Take your mixer and with the whip attachment and whip together the Morfat Creamy, evaporated milk, sweetened condensed milk, pure vanilla extract and vanilla bean paste (if you don’t have vanilla bean paste just double up on the vanilla extract). We whipped ours for about 5 minutes but if you’re using a hand mixer you may need a little more time, you want the mixture to get enough air in it and be well incorporated.

Then pour the mixture into your cake pan over the Papadopoulos cookies and layer 20 more Papadopoulos cookies on top facing up. Cover with plastic wrap and put in the freezer for a least 3 hours but preferably overnight.

Once frozen you’ll need to take a sharp knife (run it under hot water) and cut along the 6” sides of your pan so that you’ll be able to lift the ice creams bars out of the cake pan using the ends of the parchment paper. Slice between the cookies and enjoy!

Tip: When layering the cookies try to align them to one side of the pan. I did the right side and the top side first and did the same when I added the top layer of cookies so that the bars would lines up as best as possible when I sliced them.

 

Prep Time: 15 min. Cook Time: 0 min. Total Time: 15 min.
Skill: Super Easy
Servings: 20

Ingredients:

    • 250g Morfat Creamy (Available Here)
    • 354ml evaporated milk
    • 300ml sweetened condensed milk
    • 1 tsp pure vanilla extract
    • 1 tsp vanilla bean paste (optional)
    • 40 Papadopoulos Greek Petite Beurre Biscuits (approx. 1.5 225g package) (Available Here)
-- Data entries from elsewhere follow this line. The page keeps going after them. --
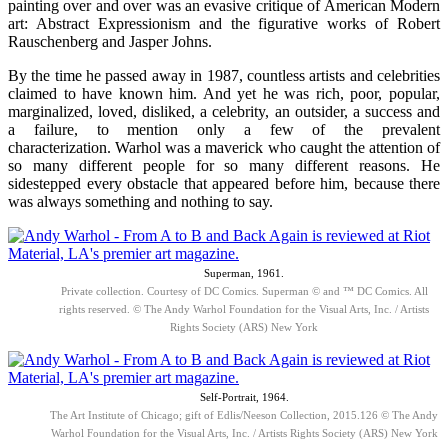
painting over and over was an evasive critique of American Modern
art: Abstract Expressionism and the figurative works of Robert
Rauschenberg and Jasper Johns.
By the time he passed away in 1987, countless artists and celebrities
claimed to have known him. And yet he was rich, poor, popular,
marginalized, loved, disliked, a celebrity, an outsider, a success and
a failure, to mention only a few of the prevalent
characterization. Warhol was a maverick who caught the attention of
so many different people for so many different reasons. He
sidestepped every obstacle that appeared before him, because there
was always something and nothing to say.
Superman, 1961.
Private collection. Courtesy of DC Comics. Superman © and ™ DC Comics. All
rights reserved. © The Andy Warhol Foundation for the Visual Arts, Inc. / Artists
Rights Society (ARS) New York
Self-Portrait, 1964.
The Art Institute of Chicago; gift of Edlis/Neeson Collection, 2015.126 © The Andy
Warhol Foundation for the Visual Arts, Inc. / Artists Rights Society (ARS) New York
Note: Substitute vanilla bean paste with another tsp of vanilla extract.

 

Things You’ll Need:

      • 9 x 13 cake pan (min 2” deep)
      • Parchment paper
      • Mixer with a whip attachment
      • Sharp knife
      • Cutting board

 

Instructions:

1. Cut and trim parchment paper to fit into cake pan so that there are longer ends on the 9” side of the pan. Line the cake pan with the parchment paper.
2. Layer 20 Papadopoulos cookies in the cake pan facing down.
3. In a mixer with a whip attachment, whip together Morfat Creamy, evaporated milk, sweetened condensed milk, pure vanilla extract and vanilla bean paste for 5 minutes. You want the mixture to get enough air in it and be well incorporated. If you do not have vanilla bean paste you can use an extra tsp of vanilla extract instead.
4. Pour mixture into cookie lined cake pan and layer another 20 Papadopoulos cookies over the mixture facing up.
5. Cover with plastic wrap and place in the freezer for a minimum 3 hours or preferably overnight.
6. When frozen use a sharp knife (run under hot water first) and run along the 6” sides of the pan. Using the parchment paper lift the bars out of the cake pan and place on a cutting board.
7. Slice between the bars and enjoy!!!

Tip: When layering the cookies try to align them to one side of the pan. I did the right side and the top so and I did the same when I added the top layer of cookies so that they bars would lines up as best as possible when I sliced them.